▸ **THE RECORDS**:
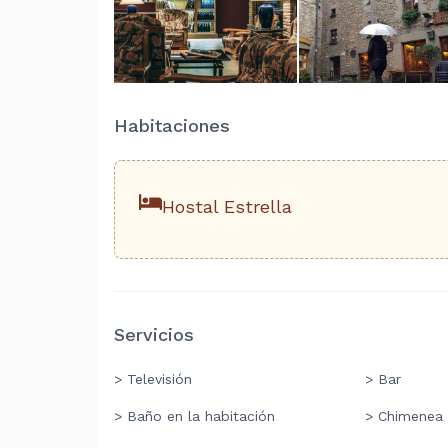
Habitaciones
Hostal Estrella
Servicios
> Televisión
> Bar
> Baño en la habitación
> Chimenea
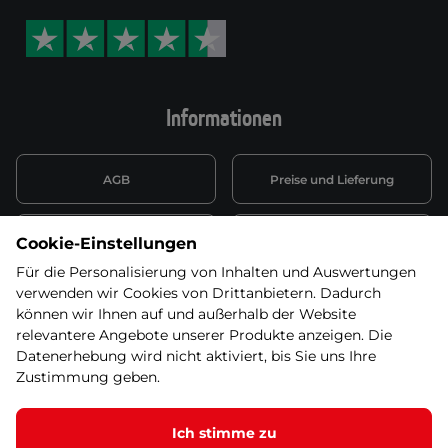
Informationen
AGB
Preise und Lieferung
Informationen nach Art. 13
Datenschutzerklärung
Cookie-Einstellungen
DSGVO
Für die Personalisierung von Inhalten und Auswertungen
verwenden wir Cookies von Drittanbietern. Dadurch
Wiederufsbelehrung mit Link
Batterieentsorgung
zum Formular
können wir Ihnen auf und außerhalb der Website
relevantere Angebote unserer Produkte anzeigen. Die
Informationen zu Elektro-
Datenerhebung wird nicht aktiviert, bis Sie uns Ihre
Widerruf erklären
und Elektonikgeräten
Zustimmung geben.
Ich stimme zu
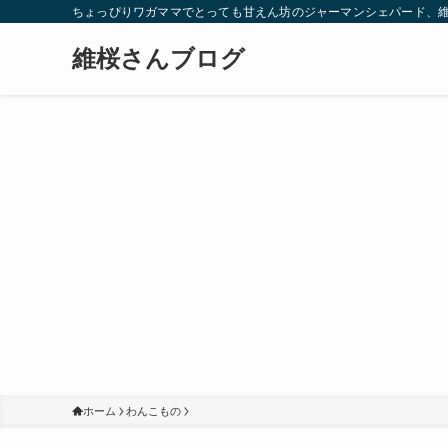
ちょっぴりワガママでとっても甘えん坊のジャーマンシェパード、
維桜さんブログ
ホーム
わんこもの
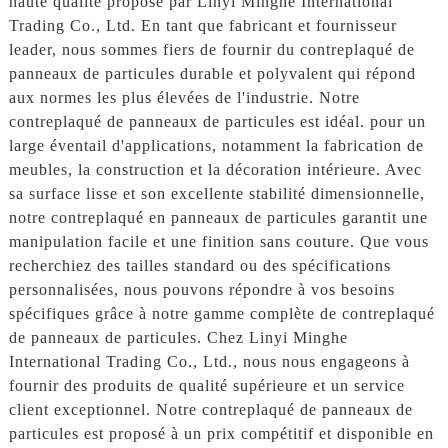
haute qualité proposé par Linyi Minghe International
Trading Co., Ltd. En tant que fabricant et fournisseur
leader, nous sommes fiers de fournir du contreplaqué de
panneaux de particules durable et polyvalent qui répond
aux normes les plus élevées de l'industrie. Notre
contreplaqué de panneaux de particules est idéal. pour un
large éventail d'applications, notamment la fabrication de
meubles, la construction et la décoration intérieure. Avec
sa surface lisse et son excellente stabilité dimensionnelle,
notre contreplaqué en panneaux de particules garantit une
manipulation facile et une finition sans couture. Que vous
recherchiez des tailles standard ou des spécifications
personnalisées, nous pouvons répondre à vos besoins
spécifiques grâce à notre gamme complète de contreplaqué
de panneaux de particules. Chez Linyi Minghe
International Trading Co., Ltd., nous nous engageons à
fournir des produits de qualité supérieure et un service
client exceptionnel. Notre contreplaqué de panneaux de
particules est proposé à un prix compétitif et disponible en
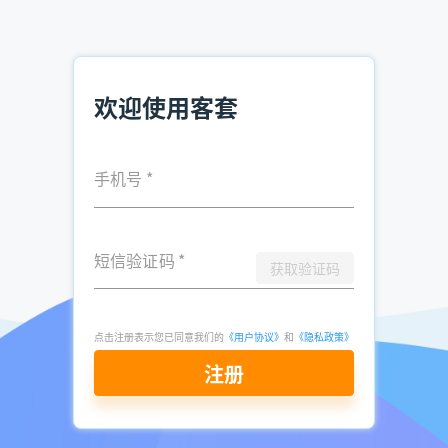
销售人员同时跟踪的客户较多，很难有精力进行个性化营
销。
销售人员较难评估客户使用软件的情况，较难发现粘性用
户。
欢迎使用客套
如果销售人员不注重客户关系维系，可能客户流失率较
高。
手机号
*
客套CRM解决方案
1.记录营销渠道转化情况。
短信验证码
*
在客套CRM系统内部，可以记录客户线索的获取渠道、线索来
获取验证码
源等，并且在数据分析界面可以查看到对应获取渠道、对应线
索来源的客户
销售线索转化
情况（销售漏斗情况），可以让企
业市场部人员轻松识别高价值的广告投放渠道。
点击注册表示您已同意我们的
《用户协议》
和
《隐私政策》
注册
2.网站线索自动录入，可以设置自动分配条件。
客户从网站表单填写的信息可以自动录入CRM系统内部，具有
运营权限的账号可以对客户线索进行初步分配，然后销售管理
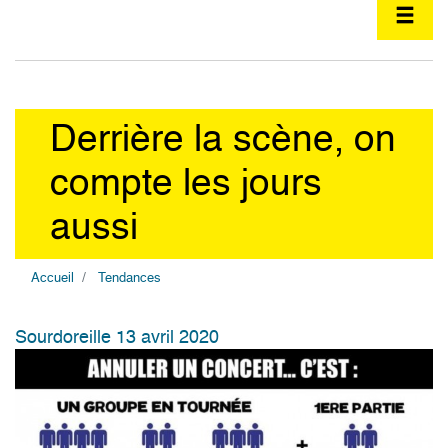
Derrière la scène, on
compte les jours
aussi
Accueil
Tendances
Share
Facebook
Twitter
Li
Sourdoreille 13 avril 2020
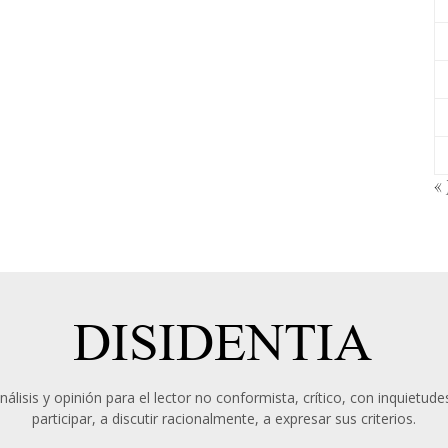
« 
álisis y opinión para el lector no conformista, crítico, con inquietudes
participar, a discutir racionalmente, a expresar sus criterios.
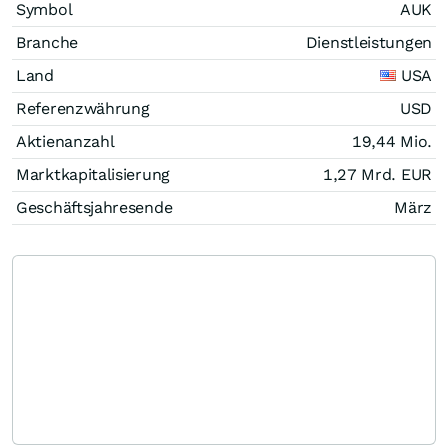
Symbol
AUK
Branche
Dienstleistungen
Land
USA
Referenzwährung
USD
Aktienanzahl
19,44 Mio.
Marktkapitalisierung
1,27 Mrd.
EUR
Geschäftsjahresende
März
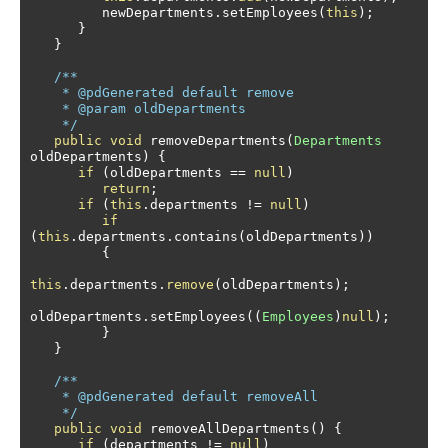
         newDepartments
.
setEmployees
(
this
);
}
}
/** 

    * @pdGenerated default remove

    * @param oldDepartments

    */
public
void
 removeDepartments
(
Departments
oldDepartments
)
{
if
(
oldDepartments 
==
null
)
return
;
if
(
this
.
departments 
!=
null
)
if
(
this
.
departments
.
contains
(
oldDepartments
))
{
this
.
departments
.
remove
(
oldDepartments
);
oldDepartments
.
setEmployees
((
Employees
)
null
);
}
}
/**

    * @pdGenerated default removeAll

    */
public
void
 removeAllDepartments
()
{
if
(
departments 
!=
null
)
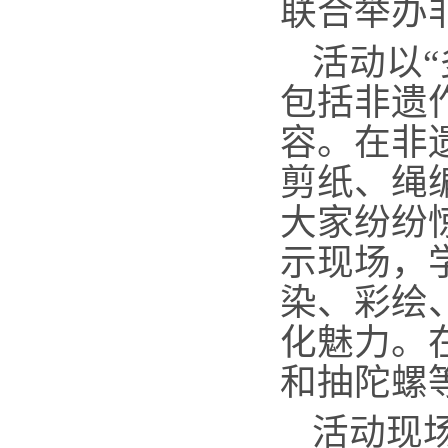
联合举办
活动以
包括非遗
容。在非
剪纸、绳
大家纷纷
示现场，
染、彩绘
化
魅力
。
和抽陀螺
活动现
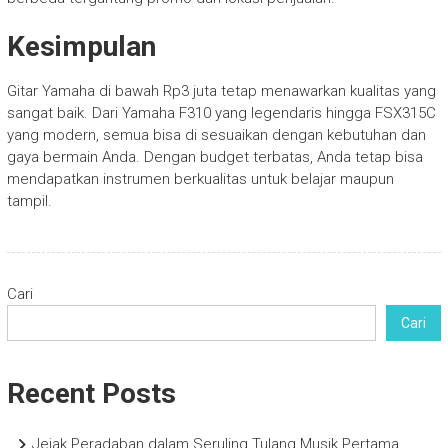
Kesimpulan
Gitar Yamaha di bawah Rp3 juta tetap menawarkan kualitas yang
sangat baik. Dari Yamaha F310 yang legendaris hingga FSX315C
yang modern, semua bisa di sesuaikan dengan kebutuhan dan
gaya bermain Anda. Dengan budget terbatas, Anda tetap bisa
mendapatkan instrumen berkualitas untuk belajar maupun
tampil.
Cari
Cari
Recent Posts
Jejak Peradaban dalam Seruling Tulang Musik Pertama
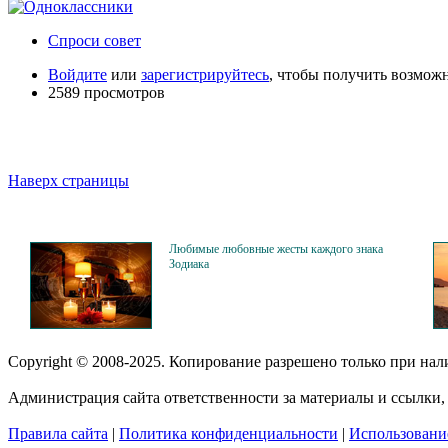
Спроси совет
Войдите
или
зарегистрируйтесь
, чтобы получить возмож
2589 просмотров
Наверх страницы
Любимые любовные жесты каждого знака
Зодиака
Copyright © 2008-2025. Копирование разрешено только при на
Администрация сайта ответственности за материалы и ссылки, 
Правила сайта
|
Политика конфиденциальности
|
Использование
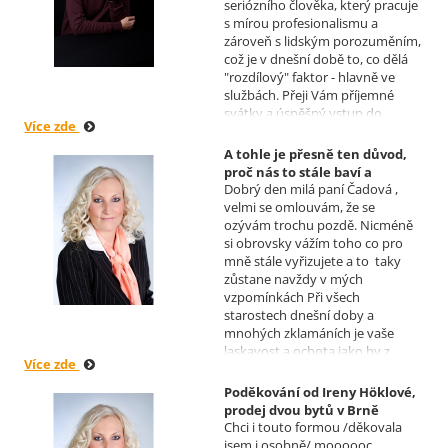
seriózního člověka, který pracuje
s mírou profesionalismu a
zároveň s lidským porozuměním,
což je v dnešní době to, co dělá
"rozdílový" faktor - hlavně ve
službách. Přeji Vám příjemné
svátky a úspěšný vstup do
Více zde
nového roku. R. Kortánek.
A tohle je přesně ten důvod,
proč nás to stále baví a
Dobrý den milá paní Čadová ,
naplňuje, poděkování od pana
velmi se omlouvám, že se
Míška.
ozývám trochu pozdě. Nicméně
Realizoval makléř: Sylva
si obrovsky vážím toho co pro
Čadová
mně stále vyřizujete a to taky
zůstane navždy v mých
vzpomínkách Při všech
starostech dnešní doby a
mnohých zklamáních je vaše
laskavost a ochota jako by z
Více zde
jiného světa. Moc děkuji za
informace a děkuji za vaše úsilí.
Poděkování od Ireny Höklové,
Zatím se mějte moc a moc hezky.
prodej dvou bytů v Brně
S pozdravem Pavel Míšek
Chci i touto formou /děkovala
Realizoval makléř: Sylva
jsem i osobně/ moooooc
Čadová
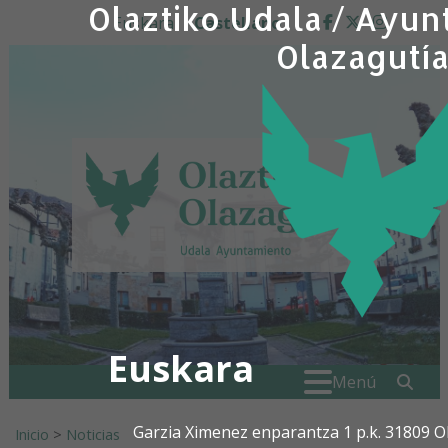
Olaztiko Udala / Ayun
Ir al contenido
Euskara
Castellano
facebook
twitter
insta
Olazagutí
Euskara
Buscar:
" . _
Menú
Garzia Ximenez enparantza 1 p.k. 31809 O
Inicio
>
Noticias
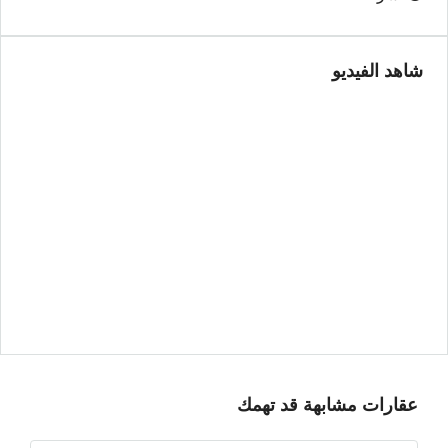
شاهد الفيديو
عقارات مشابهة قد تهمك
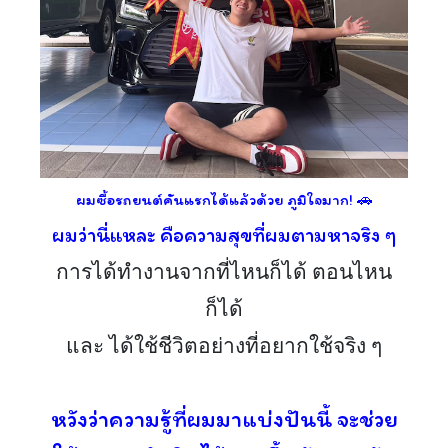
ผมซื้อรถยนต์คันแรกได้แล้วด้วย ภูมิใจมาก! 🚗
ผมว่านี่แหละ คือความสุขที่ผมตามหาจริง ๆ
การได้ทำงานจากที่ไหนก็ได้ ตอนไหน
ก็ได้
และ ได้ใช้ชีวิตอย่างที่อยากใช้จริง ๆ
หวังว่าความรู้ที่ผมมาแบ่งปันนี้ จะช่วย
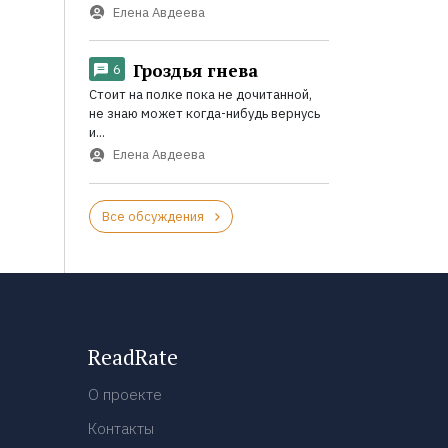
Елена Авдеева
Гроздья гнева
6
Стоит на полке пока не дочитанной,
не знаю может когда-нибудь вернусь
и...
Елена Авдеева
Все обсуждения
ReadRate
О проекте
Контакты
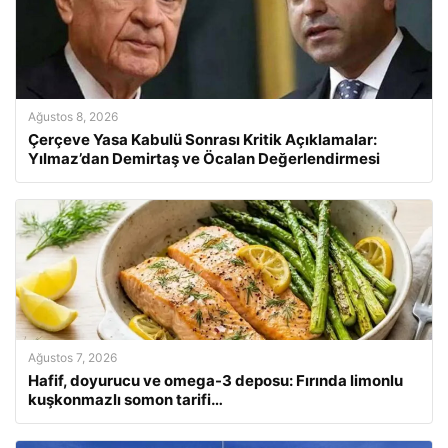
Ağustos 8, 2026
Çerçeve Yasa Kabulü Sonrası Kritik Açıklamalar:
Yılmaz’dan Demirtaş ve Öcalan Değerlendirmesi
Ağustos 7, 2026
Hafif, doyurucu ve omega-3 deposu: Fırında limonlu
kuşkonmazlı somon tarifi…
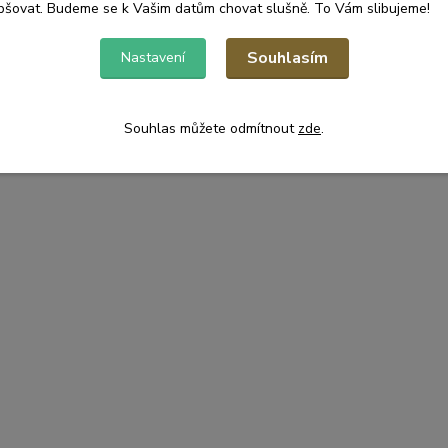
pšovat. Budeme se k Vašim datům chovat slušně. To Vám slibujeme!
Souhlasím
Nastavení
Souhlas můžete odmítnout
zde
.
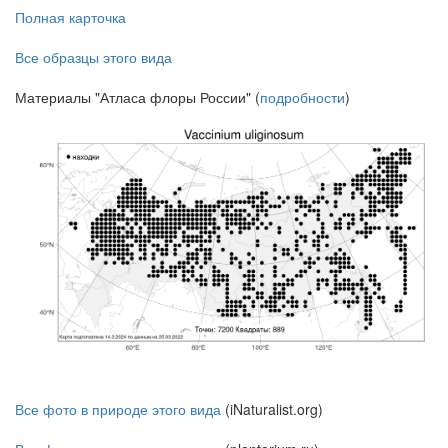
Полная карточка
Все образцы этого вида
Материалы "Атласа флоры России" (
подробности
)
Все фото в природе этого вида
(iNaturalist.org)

▸ **YOUR INSTRUCTIONS**:
Beginning with the line holding "Спроси совет" in the material above, restate word for word each line through the line holding "s mírou profesionalismu a", and exclude pictures.

▸ **YOUR RESPONSE**:
Спроси совет
Войдите
или
зарегистрируйтесь
, чтобы получить возмож
2589 просмотров
Наверх страницы
Любимые любовные жесты каждого знака
Зодиака
Copyright © 2008-2025. Копирование разрешено только при на
Администрация сайта ответственности за материалы и ссылки, 
Правила сайта
|
Политика конфиденциальности
|
Использование
seriózního člověka, který pracuje
s mírou profesionalismu a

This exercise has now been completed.